Dexter Dam Prior to Removal

I was a lucky duck to intern every Friday this summer at HRWC. My role: continue work on HRWC’s Dam Removal Prioritization project. Back in 1995, the fisheries division of the DNR identified a few dams for removal (Argo, Peninsular Paper, and Dexter’s Mill Pond dam); but that was the only sort of prioritizing that had been done. When I told my Ann Arbor friends about the internship, they inquired: “So you’re doing something with Argo then?” My response: “Nope. It’s more of a watershed-wide initiative. HRWC is interested in creating a prioritization tool to score and rank the roughly 100 dams in the Huron River watershed to then develop a top list of high priority dams to look more closely at for potential removal.” My friends’ response: “Oh…”

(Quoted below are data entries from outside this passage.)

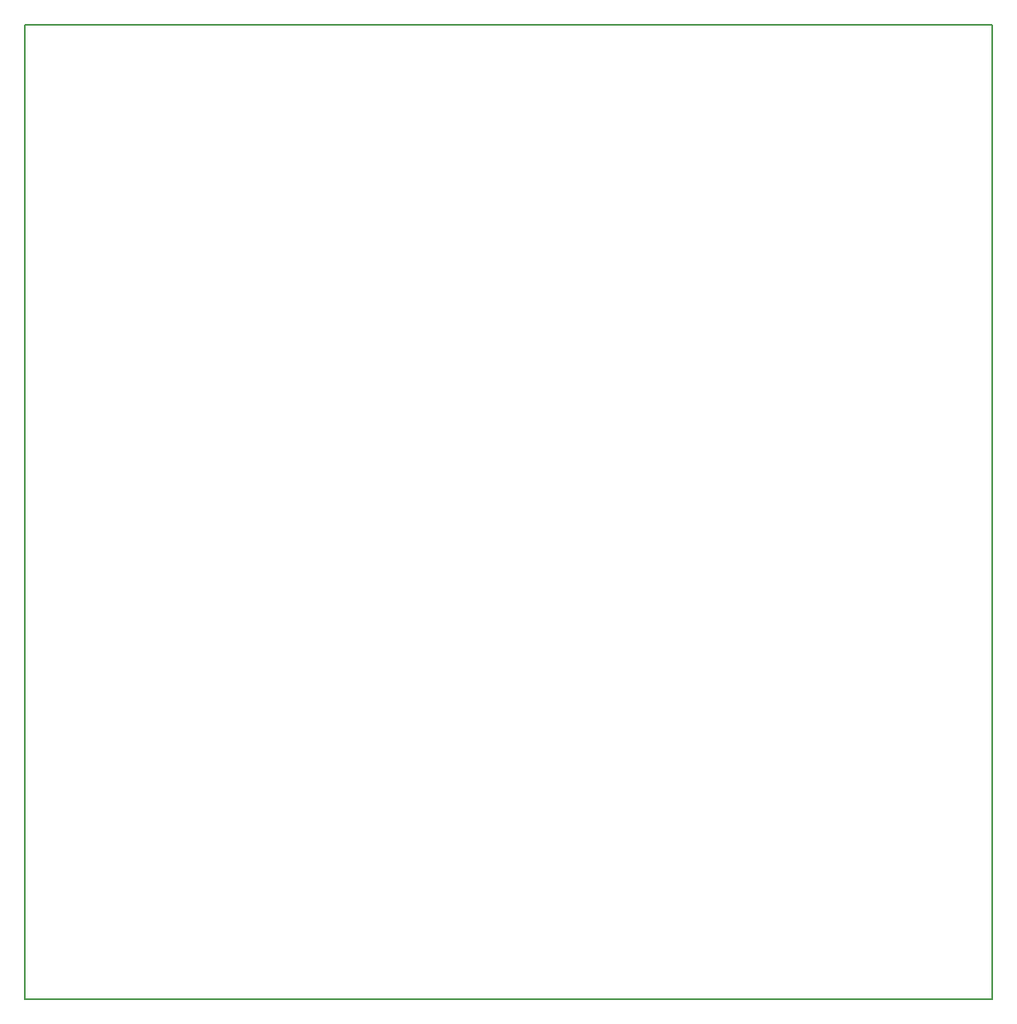
<source format=gm1>
G04 #@! TF.FileFunction,Profile,NP*
%FSLAX46Y46*%
G04 Gerber Fmt 4.6, Leading zero omitted, Abs format (unit mm)*
G04 Created by KiCad (PCBNEW 4.0.7) date 12/30/18 21:16:11*
%MOMM*%
%LPD*%
G01*
G04 APERTURE LIST*
%ADD10C,0.100000*%
%ADD11C,0.150000*%
G04 APERTURE END LIST*
D10*
D11*
X151765000Y-144145000D02*
X52705000Y-144145000D01*
X151765000Y-44450000D02*
X52705000Y-44450000D01*
X151765000Y-144145000D02*
X151765000Y-44450000D01*
X52705000Y-44450000D02*
X52705000Y-144145000D01*
M02*

</source>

Really, what it meant was that I got to delve into analyzing three Michigan dam removal prioritization case studies and three non-MI case studies to better understand the different approaches taken to assess, score, and rank dams. What I learned: dam prioritization is damn difficult.

Let me explain:

  1. there are a lot of lovely data from MDNR from which one could do basic dam rankings based on dam size, dam age, pond size, etc. Numbers. Nice neat numbers. But then,
  2. there are the more difficult aspects to attempt to quantify, such as cultural, community and historical value of a dam. And then,
  3. there are seemingly endless other scientific, economic, social, and environmental criteria by which one could decide to score and rank a dam.

Each case study represented a different approach to evaluating dams. Some prioritization reports were extensive and long. Some were quite short taking only a few criteria into account. And the criteria ranged from numbers and scientific categorization to general, best-guess, more subjective values.

And then there is the added complexity of how much each criterion should be weighted into the final scoring matrix – a subjective decision that could take any number of perspectives into account.

My favorite prioritization tool consisted of a laundry list of criteria that could be weighted in any number of ways, leading to infinite permutations of ranking outcomes – painting a nice picture of the reality of dam scoring and prioritization. There is no single, uniform way to go about it, because each watershed, community, local economy, and decision maker’s perspective is different.

But it sure makes for a damn good puzzle. And if you like puzzles like me, it makes for a “dam” good time.